Apple is supposedly slashing production orders for its latest iPhones, as per a report from The Wall Street Journal that mentioned sources. The sources state that requirement for the new devices—particularly the iPhone XR—has been lower than anticipated.
But while the information might be somewhat worrying at first instance, it may not be as concerning as it sounds. This can be the outcome of changing iPhone strategy by Apple, which has aimed more lately on lifting the amount of money it gets of every device, rather than by reducing prices to goose sales figures. Previous quarter, the firm witnessed a 29% revenue increment in its handset division with a 0% modification in iPhone unit sales as compared to a year earlier, so it is a plan that appears to be working well.
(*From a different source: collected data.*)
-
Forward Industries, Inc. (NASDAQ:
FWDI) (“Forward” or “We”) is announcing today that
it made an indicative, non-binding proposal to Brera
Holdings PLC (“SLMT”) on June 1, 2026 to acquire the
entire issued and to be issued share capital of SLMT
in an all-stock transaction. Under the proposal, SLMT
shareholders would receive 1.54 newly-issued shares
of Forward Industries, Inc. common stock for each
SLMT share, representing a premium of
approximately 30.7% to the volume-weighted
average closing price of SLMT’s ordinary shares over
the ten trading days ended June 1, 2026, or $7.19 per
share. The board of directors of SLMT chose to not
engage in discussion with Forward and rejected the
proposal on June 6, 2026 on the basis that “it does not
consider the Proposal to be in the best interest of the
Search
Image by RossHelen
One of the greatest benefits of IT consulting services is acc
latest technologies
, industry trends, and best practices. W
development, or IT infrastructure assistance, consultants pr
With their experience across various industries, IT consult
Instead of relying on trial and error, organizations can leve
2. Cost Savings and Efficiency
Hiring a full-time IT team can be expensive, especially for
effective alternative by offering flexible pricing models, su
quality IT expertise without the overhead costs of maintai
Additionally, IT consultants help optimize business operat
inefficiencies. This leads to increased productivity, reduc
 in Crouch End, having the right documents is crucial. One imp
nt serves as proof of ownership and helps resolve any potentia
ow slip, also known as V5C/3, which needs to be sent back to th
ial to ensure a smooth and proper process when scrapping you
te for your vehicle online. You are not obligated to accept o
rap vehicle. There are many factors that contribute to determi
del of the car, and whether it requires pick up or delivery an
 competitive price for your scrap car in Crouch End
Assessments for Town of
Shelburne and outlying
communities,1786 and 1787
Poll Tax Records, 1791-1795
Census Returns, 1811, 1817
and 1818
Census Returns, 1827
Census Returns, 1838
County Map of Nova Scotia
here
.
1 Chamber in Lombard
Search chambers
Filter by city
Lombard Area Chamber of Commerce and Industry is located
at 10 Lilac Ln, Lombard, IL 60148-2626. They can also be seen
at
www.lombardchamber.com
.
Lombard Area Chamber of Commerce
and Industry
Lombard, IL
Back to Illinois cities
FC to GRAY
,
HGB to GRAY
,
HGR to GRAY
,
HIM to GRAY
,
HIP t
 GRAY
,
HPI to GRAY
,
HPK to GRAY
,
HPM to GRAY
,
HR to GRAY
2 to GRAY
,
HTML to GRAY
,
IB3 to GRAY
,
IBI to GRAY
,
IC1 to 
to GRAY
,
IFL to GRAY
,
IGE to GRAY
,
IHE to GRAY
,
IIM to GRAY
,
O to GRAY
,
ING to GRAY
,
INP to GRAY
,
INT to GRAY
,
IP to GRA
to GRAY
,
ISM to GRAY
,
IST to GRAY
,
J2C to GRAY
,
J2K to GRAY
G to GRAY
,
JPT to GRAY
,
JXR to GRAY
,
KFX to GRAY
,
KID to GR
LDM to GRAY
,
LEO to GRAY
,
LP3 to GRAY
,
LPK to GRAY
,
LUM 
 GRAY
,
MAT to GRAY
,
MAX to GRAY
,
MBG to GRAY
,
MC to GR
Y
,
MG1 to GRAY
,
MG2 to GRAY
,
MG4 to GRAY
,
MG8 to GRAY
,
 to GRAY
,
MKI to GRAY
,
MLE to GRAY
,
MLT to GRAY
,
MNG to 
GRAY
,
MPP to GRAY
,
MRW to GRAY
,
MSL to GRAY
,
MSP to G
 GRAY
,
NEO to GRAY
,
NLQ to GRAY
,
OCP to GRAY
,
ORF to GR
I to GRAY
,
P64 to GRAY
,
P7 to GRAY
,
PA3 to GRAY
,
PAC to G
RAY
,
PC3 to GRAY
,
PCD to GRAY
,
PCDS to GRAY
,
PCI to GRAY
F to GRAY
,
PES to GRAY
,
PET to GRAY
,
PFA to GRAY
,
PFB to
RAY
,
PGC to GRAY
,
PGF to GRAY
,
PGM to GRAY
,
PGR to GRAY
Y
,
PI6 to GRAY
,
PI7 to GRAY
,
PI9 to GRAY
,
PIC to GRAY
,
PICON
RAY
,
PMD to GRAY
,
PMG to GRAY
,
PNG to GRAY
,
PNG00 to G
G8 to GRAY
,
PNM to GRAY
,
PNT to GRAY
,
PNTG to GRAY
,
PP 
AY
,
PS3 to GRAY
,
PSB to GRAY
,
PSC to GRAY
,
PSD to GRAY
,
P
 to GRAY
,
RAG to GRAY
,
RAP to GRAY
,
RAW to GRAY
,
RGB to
We witnessed similar assumptions of dropping Apple sales with the iPhone X in 2017, which eventually turned out to be nothing but rumors.
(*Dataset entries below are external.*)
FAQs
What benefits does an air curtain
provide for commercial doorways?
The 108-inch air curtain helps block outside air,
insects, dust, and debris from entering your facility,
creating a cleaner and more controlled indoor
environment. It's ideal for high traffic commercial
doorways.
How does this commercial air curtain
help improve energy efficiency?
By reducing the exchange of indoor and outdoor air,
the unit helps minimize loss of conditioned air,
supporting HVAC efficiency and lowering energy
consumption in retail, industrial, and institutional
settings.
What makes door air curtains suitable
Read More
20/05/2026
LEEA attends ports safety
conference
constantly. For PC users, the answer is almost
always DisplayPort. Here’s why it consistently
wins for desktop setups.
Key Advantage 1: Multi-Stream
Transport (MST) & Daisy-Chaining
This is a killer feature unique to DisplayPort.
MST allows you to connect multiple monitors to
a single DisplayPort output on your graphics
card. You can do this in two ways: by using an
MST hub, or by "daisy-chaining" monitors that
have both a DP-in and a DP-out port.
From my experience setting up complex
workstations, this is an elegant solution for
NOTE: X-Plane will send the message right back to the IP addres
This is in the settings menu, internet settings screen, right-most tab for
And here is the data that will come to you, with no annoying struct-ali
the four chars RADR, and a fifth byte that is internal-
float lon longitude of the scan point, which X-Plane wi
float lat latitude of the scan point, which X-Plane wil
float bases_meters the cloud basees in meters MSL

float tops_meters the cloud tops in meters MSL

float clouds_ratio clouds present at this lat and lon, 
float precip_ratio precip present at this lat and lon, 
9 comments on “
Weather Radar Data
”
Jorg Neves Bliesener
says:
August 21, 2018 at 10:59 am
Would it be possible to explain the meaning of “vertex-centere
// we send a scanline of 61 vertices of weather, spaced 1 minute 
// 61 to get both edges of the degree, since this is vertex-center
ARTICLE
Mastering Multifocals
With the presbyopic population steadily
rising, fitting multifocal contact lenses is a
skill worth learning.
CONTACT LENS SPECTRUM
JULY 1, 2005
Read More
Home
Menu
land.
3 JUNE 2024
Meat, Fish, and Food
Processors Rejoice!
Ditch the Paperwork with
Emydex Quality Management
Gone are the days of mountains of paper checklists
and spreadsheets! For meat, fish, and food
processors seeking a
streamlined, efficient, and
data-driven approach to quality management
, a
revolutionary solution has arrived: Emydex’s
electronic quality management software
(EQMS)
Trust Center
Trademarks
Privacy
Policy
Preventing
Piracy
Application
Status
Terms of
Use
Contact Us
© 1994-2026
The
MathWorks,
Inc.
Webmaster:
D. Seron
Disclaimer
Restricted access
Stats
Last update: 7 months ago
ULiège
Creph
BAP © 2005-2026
On a related note, last quarter, research firm Canalys rolled out a report as per which Apple had the majority of share in the shipments for smartwatch in the quarter two of this year. According to the report, total 10 Million devices were exported in the quarter and out of that 3.5 Million were Apple Watches.
In comparison to the same quarter in 2017, the firm saw an increment of 30% in the number of wearables exported. In spite of the rise in the number of exports, the firm has seen a drop in its market share. As per Canalys, the Apple’s market share has dropped to 34% in comparison to 43% of quarter one of this year.
“Apple encounters a rising threat from rivals, which have begun to pass the mark of million quarterly shipments. Merchants are attempting to distinguish their goods with smart coaching, enhanced heart-rate metrics, and improved mapping,” claimed Vincent Thielke, Canalys Research analyst, to the media.